JetBlue, naturally, sees it a little differently.
Once upon a time there were nine large carriers in the US. But over the past two decades, the Justice Department has green-lit a series of mergers that's left us with just four — American, Delta, United and Southwest. Together, they control a staggering 80% of US air traffic.
In JetBlue's eyes, the merger with Spirit would create a more powerful competitor to the Big Four, which would ultimately bring down fares. Since JetBlue and Spirit primarily compete with other carriers, not each other, the combination would not significantly decrease competition, JetBlue argues.
TWISTED SAGA
It's been a long road for Spirit, which became the target of a bidding war last year between JetBlue and Frontier Airlines. Spirit fended off JetBlue's advances for months, favoring a tie-up with fellow low-cost carrier Frontier.
At the time, Spirit argued that a deal with JetBlue faced too many regulatory challenges to be approved because it would raise fares.
"A court will be very concerned that a JetBlue-Spirit combination will result in a higher cost, higher fare airline that would eliminate a lower cost, lower fare airline and eliminate about half of lower cost capacity in the United States," Spirit's board said at the time.

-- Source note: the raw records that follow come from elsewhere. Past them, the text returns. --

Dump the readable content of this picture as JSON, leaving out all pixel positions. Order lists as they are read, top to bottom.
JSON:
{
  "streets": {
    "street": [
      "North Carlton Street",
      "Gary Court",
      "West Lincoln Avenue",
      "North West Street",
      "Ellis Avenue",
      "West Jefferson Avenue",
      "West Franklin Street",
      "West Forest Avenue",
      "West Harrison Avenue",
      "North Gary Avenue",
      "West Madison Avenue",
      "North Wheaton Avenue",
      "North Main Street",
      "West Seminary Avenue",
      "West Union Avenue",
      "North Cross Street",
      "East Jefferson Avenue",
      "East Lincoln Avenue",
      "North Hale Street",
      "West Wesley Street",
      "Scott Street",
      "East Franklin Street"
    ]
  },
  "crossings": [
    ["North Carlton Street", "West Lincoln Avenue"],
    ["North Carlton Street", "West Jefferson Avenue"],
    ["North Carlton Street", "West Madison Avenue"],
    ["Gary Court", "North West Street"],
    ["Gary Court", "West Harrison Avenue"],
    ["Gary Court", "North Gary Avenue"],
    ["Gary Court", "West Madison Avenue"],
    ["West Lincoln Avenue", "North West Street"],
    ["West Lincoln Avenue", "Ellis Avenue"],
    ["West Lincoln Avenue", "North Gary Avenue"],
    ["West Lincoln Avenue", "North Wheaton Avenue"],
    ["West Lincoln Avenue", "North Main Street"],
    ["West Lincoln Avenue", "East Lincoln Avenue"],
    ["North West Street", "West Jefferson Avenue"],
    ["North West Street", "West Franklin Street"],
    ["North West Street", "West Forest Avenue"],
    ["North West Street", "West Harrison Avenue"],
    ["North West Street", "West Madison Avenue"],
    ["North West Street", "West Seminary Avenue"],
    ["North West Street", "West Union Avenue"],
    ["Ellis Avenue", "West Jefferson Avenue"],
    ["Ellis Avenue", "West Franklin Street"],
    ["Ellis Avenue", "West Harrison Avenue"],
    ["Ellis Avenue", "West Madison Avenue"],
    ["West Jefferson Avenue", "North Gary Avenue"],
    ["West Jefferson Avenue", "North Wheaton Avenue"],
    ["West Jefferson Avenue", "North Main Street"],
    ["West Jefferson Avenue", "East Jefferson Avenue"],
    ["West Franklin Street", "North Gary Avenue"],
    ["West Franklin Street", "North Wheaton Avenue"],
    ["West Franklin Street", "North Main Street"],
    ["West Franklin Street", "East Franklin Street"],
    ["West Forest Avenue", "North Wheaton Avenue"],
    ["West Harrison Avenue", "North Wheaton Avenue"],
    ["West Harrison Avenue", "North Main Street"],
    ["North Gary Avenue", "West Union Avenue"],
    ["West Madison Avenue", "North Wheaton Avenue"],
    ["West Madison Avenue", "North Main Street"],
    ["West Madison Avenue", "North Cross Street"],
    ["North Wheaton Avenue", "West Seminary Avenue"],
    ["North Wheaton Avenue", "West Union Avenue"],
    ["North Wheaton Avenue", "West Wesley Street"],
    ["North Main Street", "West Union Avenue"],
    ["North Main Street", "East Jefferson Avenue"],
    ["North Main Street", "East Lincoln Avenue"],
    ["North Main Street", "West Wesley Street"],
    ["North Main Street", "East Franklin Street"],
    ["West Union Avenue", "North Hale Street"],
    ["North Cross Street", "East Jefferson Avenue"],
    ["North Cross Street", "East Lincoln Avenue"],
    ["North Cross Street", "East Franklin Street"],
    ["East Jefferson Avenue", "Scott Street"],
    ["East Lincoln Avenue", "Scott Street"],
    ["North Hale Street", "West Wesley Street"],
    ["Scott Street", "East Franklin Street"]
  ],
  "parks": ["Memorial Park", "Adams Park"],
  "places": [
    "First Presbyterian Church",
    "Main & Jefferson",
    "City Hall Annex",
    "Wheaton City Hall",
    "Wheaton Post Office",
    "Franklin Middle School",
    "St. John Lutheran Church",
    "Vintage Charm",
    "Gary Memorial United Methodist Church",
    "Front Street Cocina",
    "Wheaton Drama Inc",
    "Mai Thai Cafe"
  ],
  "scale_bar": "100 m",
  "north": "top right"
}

Eventually, Spirit gave up the fight and in favor of the more lucrative offer from JetBlue.
Now, that statement is coming back to haunt it, as Garland quoted the board in announcing the DOJ lawsuit.
WHAT NOW?
JetBlue has vowed to press ahead with the deal and hopes to defeat the lawsuit in time to still close its deal with Spirit by the end of the year.
It won't be an easy fight. The JetBlue deal is just the latest large corporate tie-up to face intense scrutiny under the Biden administration's anti-trust regulators.
In December, the Federal Trade Commission sued to block Microsoft's $69 billion acquisition of Activision Blizzard, challenging one of the largest tech acquisitions in history. The FTC is also reviewing Kroger's proposed $24.6 billion acquisition of Albertsons. And last year, the commission helped scuttle Nvidia's attempted acquisition of ARM — which would have been the largest semiconductor deal on record.